| WHAT YOU HAVE TO DO |
Copy the lines below from the start of the records up to and including the line with "Xem tất cả tin tức →". Leave the pictures out of your answer.

=== Section Start ===

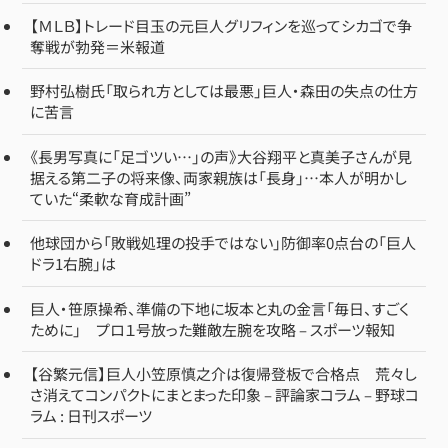
【ＭＬＢ】トレード目玉の元巨人グリフィンを巡ってシカゴで争
奪戦が勃発＝米報道
野村弘樹氏「取られ方としては最悪」巨人・森田の失点の仕方
に苦言
《長男写真に「足ゴツい…」の声》大谷翔平と真美子さんが見
据える第二子の将来像、両家親族は「長身」…本人が明かし
ていた“柔軟な育成計画”
他球団から「敗戦処理の投手ではない」防御率0点台の「巨人
ドラ1右腕」は
巨人・笹原操希、準備の下地に坂本と丸の金言「毎日、すごく
ために」 プロ１号放った難敵左腕を攻略 – スポーツ報知
【谷繁元信】巨人小笠原慎之介は復帰登板で合格点 荒々し
さ消えてコンパクトにまとまった印象 – 評論家コラム – 野球コ
ラム : 日刊スポーツ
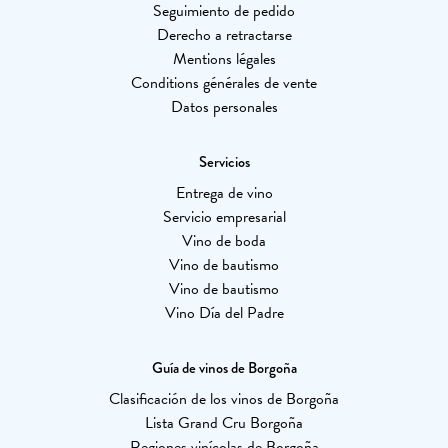
Seguimiento de pedido
Derecho a retractarse
Mentions légales
Conditions générales de vente
Datos personales
Servicios
Entrega de vino
Servicio empresarial
Vino de boda
Vino de bautismo
Vino de bautismo
Vino Día del Padre
Guía de vinos de Borgoña
Clasificación de los vinos de Borgoña
Lista Grand Cru Borgoña
Regiones vinícolas de Borgoña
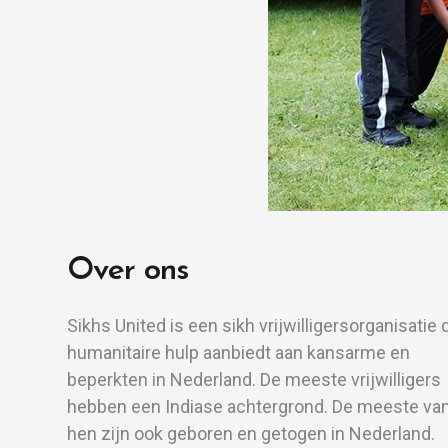
Over ons
Sikhs United is een sikh vrijwilligersorganisatie 
humanitaire hulp aanbiedt aan kansarme en
beperkten in Nederland. De meeste vrijwilligers
hebben een Indiase achtergrond. De meeste va
hen zijn ook geboren en getogen in Nederland.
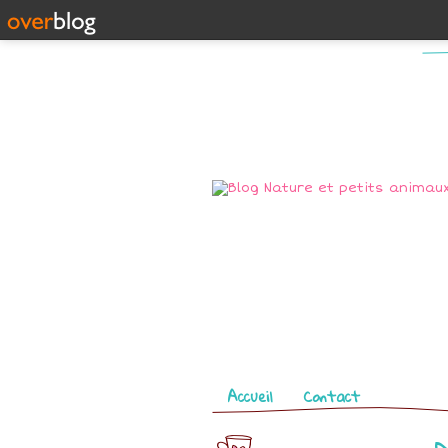
Pages
Accueil
Contact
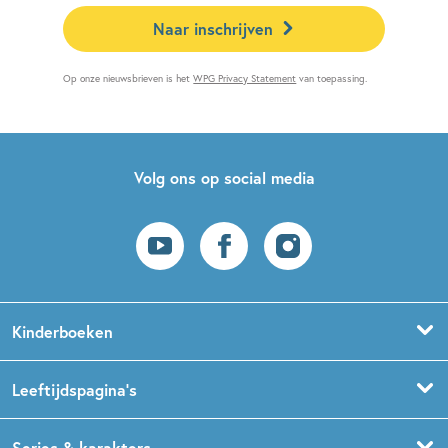
Naar inschrijven
Op onze nieuwsbrieven is het
WPG Privacy Statement
van toepassing.
Volg ons op social media
Kinderboeken
Voorleesboeken
Leeftijdspagina’s
Prentenboeken
Boekentips 0 - 1,5 jaar
Series & karakters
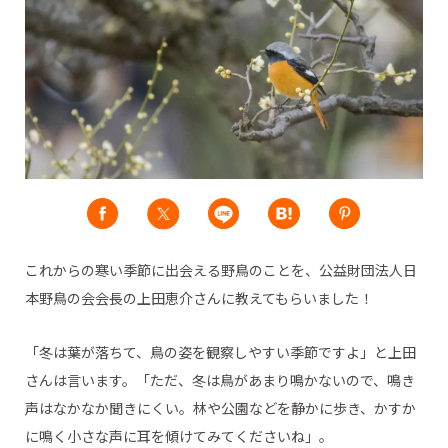
これからの寒い季節に出会える野鳥のことを、公益財団法人日
本野鳥の会会長の上田恵介さんに教えてもらいました！
「冬は葉が落ちて、鳥の姿を観察しやすい季節ですよ」と上田
さんは言います。「ただ、冬は鳥があまり鳴かないので、鳴き
声はなかなか聞きにくい。林や公園などを静かに歩き、かすか
に鳴く小さな声に耳を傾けてみてくださいね」。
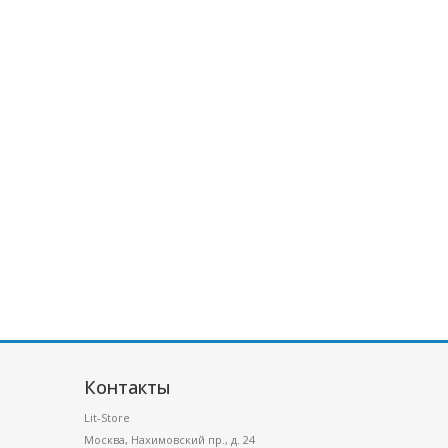
Контакты
Lit-Store
Москва
,
Нахимовский пр., д. 24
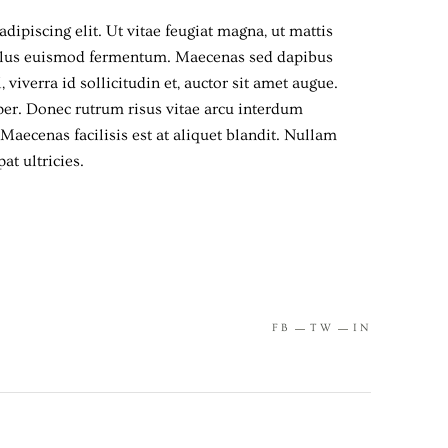
dipiscing elit. Ut vitae feugiat magna, ut mattis
tellus euismod fermentum. Maecenas sed dapibus
viverra id sollicitudin et, auctor sit amet augue.
er. Donec rutrum risus vitae arcu interdum
aecenas facilisis est at aliquet blandit. Nullam
at ultricies.
FB
TW
IN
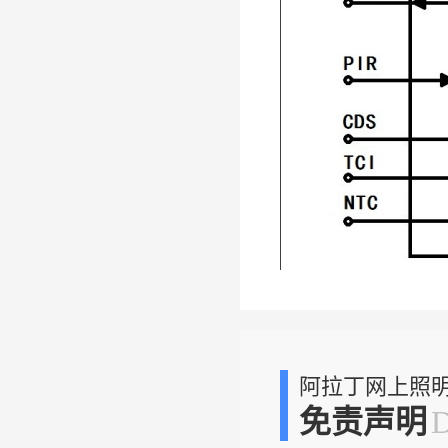
阿拉丁网上照
免责声明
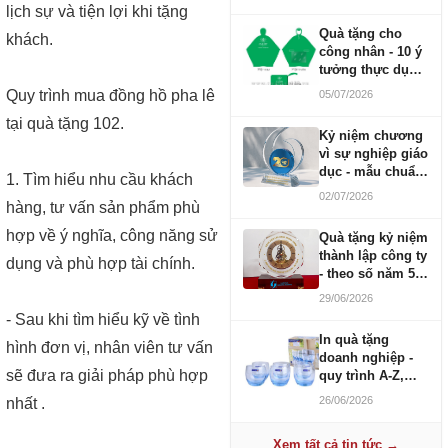
lịch sự và tiện lợi khi tặng
Quà tặng cho
khách.
công nhân - 10 ý
tưởng thực dụng
ngân sách 100-
Quy trình mua đồng hồ pha lê
05/07/2026
500K
tại quà tặng 102.
Kỷ niệm chương
vì sự nghiệp giáo
dục - mẫu chuẩn
1. Tìm hiểu nhu cầu khách
2026
02/07/2026
hàng, tư vấn sản phẩm phù
hợp về ý nghĩa, công năng sử
Quà tặng kỷ niệm
thành lập công ty
dụng và phù hợp tài chính.
- theo số năm 5,
10, 20, 30, 50
29/06/2026
- Sau khi tìm hiểu kỹ về tình
In quà tặng
hình đơn vị, nhân viên tư vấn
doanh nghiệp -
sẽ đưa ra giải pháp phù hợp
quy trình A-Z,
báo giá và thời
26/06/2026
nhất .
gian
Xem tất cả tin tức →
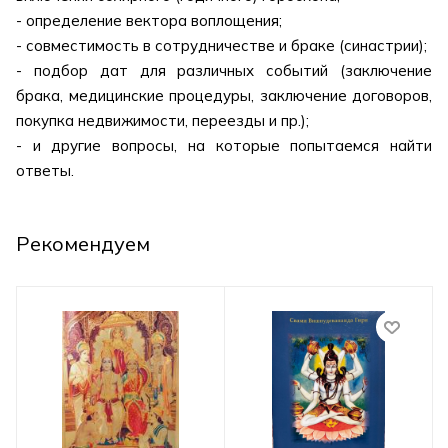
- определение вектора воплощения;
- совместимость в сотрудничестве и браке (синастрии);
- подбор дат для различных событий (заключение
брака, медицинские процедуры, заключение договоров,
покупка недвижимости, переезды и пр.);
- и другие вопросы, на которые попытаемся найти
ответы.
Рекомендуем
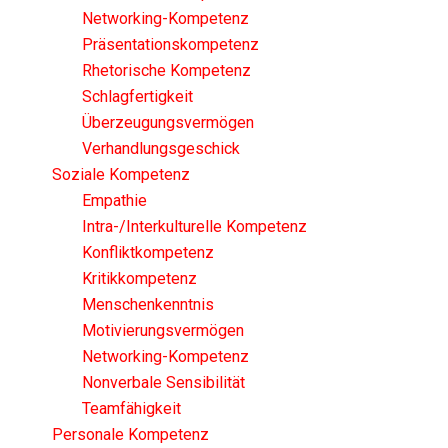
Networking-Kompetenz
Präsentationskompetenz
Rhetorische Kompetenz
Schlagfertigkeit
Überzeugungsvermögen
Verhandlungsgeschick
Soziale Kompetenz
Empathie
Intra-/Interkulturelle Kompetenz
Konfliktkompetenz
Kritikkompetenz
Menschenkenntnis
Motivierungsvermögen
Networking-Kompetenz
Nonverbale Sensibilität
Teamfähigkeit
Personale Kompetenz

=== Section End ===

| EXERCISE ANSWER |
【ＭＬＢ】トレード目玉の元巨人グリフィンを巡ってシカゴで争
奪戦が勃発＝米報道
野村弘樹氏「取られ方としては最悪」巨人・森田の失点の仕方
に苦言
《長男写真に「足ゴツい…」の声》大谷翔平と真美子さんが見
据える第二子の将来像、両家親族は「長身」…本人が明かし
ていた“柔軟な育成計画”
他球団から「敗戦処理の投手ではない」防御率0点台の「巨人
ドラ1右腕」は
巨人・笹原操希、準備の下地に坂本と丸の金言「毎日、すごく
ために」 プロ１号放った難敵左腕を攻略 – スポーツ報知
【谷繁元信】巨人小笠原慎之介は復帰登板で合格点 荒々し
さ消えてコンパクトにまとまった印象 – 評論家コラム – 野球コ
ラム : 日刊スポーツ
Seguimiento de pedido
Derecho a retractarse
Mentions légales
Conditions générales de vente
Datos personales
Servicios
Entrega de vino
Servicio empresarial
Vino de boda
Vino de bautismo
Vino de bautismo
Vino Día del Padre
Guía de vinos de Borgoña
Clasificación de los vinos de Borgoña
Lista Grand Cru Borgoña
Regiones vinícolas de Borgoña
Over ons
Sikhs United is een sikh vrijwilligersorganisatie 
humanitaire hulp aanbiedt aan kansarme en
beperkten in Nederland. De meeste vrijwilligers
hebben een Indiase achtergrond. De meeste va
hen zijn ook geboren en getogen in Nederland.
Pages
Accueil
Contact
Naar inschrijven
Op onze nieuwsbrieven is het
WPG Privacy Statement
van toepassing.
Volg ons op social media
Kinderboeken
Voorleesboeken
Leeftijdspagina’s
Prentenboeken
Boekentips 0 - 1,5 jaar
Series & karakters
これからの寒い季節に出会える野鳥のことを、公益財団法人日
本野鳥の会会長の上田恵介さんに教えてもらいました！
「冬は葉が落ちて、鳥の姿を観察しやすい季節ですよ」と上田
さんは言います。「ただ、冬は鳥があまり鳴かないので、鳴き
声はなかなか聞きにくい。林や公園などを静かに歩き、かすか
に鳴く小さな声に耳を傾けてみてくださいね」。
Контакты
Lit-Store
Москва
,
Нахимовский пр., д. 24
dipiscing elit. Ut vitae feugiat magna, ut mattis
tellus euismod fermentum. Maecenas sed dapibus
viverra id sollicitudin et, auctor sit amet augue.
er. Donec rutrum risus vitae arcu interdum
aecenas facilisis est at aliquet blandit. Nullam
at ultricies.
FB
TW
IN
阿拉丁网上照
免责声明
lịch sự và tiện lợi khi tặng
Quà tặng cho
khách.
công nhân - 10 ý
tưởng thực dụng
ngân sách 100-
Quy trình mua đồng hồ pha lê
05/07/2026
500K
tại quà tặng 102.
Kỷ niệm chương
vì sự nghiệp giáo
dục - mẫu chuẩn
1. Tìm hiểu nhu cầu khách
2026
02/07/2026
hàng, tư vấn sản phẩm phù
hợp về ý nghĩa, công năng sử
Quà tặng kỷ niệm
thành lập công ty
dụng và phù hợp tài chính.
- theo số năm 5,
10, 20, 30, 50
29/06/2026
- Sau khi tìm hiểu kỹ về tình
In quà tặng
hình đơn vị, nhân viên tư vấn
doanh nghiệp -
sẽ đưa ra giải pháp phù hợp
quy trình A-Z,
báo giá và thời
26/06/2026
nhất .
gian
Xem tất cả tin tức →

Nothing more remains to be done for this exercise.